Nivolumab was the first immunotherapy to be approved for the second-line treatment of metastatic renal cell carcinoma (RCC). Although some patients have long-lasting responses to nivolumab, others have limited benefit and the majority of patients will eventually experience disease progression. There has been a lot of research to identify a biomarker for response to nivolumab, such as PD-L1. A recent study published in Cancer Chemotherapy and Pharmacology this month looks at a biomarker called C-reactive protein (CRP) at one month after treatment with nivolumab to predict the response of patients with metastatic RCC to this immunotherapy.

Sixty-four (64) patients with metastatic RCC who were treated with nivolumab were included in the study. Blood samples were taken at the start of nivolumab treatment and one month after treatment. Response to treatment and progression-free survival were also assessed. Patients were followed for a median of 8.3 months. Median progression-free survival was 4.5 months and the median immune-progression-free survival was 5.3 months.
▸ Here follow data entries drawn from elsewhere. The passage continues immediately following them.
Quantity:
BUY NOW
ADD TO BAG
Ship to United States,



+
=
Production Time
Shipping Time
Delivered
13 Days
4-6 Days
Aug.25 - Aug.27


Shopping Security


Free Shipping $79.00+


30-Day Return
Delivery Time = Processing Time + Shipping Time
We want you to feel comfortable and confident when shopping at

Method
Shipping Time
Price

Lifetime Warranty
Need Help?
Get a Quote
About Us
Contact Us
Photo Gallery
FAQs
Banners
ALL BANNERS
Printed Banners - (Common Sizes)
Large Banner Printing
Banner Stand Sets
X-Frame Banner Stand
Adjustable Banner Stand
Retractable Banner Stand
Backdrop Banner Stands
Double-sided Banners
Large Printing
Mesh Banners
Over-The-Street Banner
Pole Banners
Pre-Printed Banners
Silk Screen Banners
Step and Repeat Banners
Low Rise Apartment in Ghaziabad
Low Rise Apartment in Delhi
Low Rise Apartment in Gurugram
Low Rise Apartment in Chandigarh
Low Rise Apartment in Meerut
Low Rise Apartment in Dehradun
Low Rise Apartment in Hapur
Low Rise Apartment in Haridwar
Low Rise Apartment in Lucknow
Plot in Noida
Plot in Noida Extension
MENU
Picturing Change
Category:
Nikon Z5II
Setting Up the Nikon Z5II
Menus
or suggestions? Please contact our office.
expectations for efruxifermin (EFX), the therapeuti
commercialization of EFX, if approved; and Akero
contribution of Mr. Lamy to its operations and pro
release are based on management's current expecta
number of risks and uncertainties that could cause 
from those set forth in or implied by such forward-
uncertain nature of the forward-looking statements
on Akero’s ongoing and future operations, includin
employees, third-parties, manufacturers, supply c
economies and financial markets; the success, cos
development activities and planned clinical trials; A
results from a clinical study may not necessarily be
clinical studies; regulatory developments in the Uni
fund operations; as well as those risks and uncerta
In the group of patients who responded, there was a significant decrease in the levels of C-reactive protein in their blood after nivolumab treatment when compared with the baseline, whereas there was a significant increase in the non-responder group.

In conclusion, these results show that C-reactive protein levels at one month after treatment with nivolumab appear to be a promising predictive biomarker for response to nivolumab treatment in patients with metastatic RCC. It is clinically useful to be able to predict the effect within a short period. Further prospective trials are needed to prove these preliminary findings.